Although there are negatives from increasing the wheelbase, which can include making the car feel more lazy, making the driver feel happier is important as well. Although for a team, when you change things you do it for engineering reasons and not necessarily for making drivers happy.

I did the same in the past at Jordan, when I moved the front wheels forward 50mm and it suited Damon Hill but didn't suit Ralf Schumacher. Ralf was happy sitting and coping with a nervous car, while Damon wanted something a bit lazier. That is just the way it was.

Looking at how the Mercedes GP drivers coped with it, it is clear that Michael is very good at knowing what he wants from a car as far as engineering is concerned, and was probably the driving force in instigating these changes. Whereas Nico is a man who has a reputation for just picking up what he has got and getting on with it.

Mercedes' Airbox

Mercedes unique airbox layout © LAT

The other area of interest on the W01 was the unique airbox that the team introduced at the Spanish Grand Prix.

To understand what the team has done, we have to consider that, with the ban on refuelling, fuel tanks are bigger in 2010 and that means the airbox intake has lengthened dramatically. The size of the airbox intake should in theory be based on the engine getting the maximum flow of air for when the driver is on full throttle.

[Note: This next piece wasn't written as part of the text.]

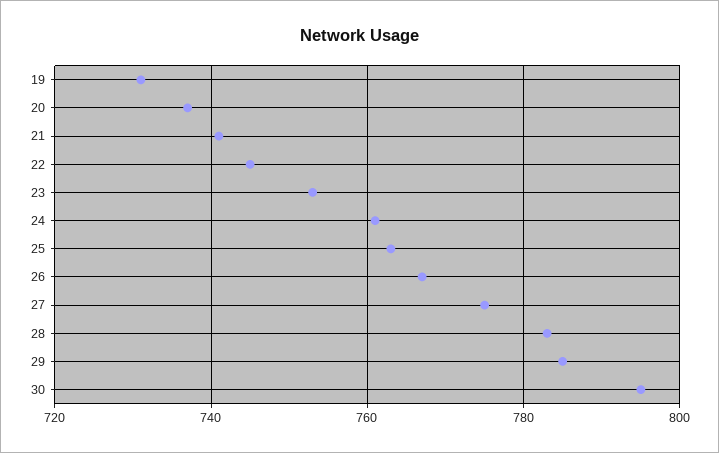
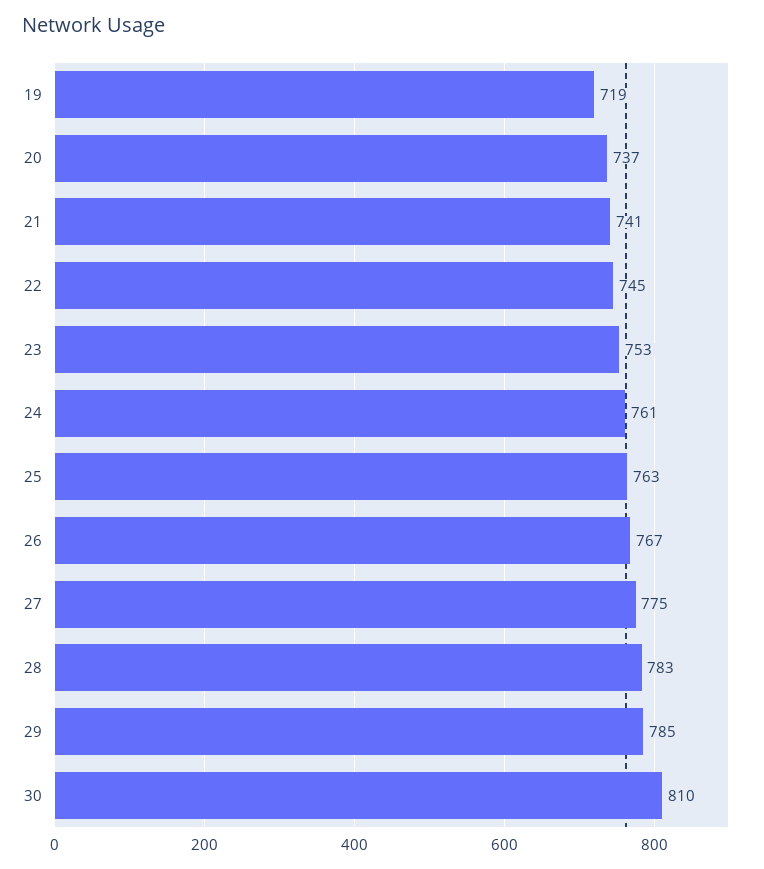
19: 730 -> 719
30: 795 -> 810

Then you have to take into account what happens in the airbox which is effectively a big long bit of tube with a plenum area at the end of it over the trumpets. You need to get the air distribution over the trumpets of the engine to be uniform, but inside the airbox there is a lot of pulsing that goes on as each trumpets fires.

To make those pulses not have an affect on engine performance, the length and or volume of the airbox intake is important. With a long inlet tube those pulses and the harmonics within the airbox are restricted and cannot dissipate themselves to the atmosphere. By shortening the inlet, you open those pulses to the atmosphere earlier, so when one trumpet is firing it is not affecting the other trumpets.

Mercedes GP has tried to reduce the losses from within the airbox design. In the past I have seen in excess of 10hp simply by improving airbox flow, but with their shorter airbox intake Mercedes GP should get better torque characteristics at the lower end. I don't think there will be much of a power advantage as such, but definitely there will be a better torque curve.

In aero terms, the design doesn't make a big difference. The inlet is still there, dragging in the same airflow, and you still want the air spillage that happens at high speed to stay attached to the engine cover.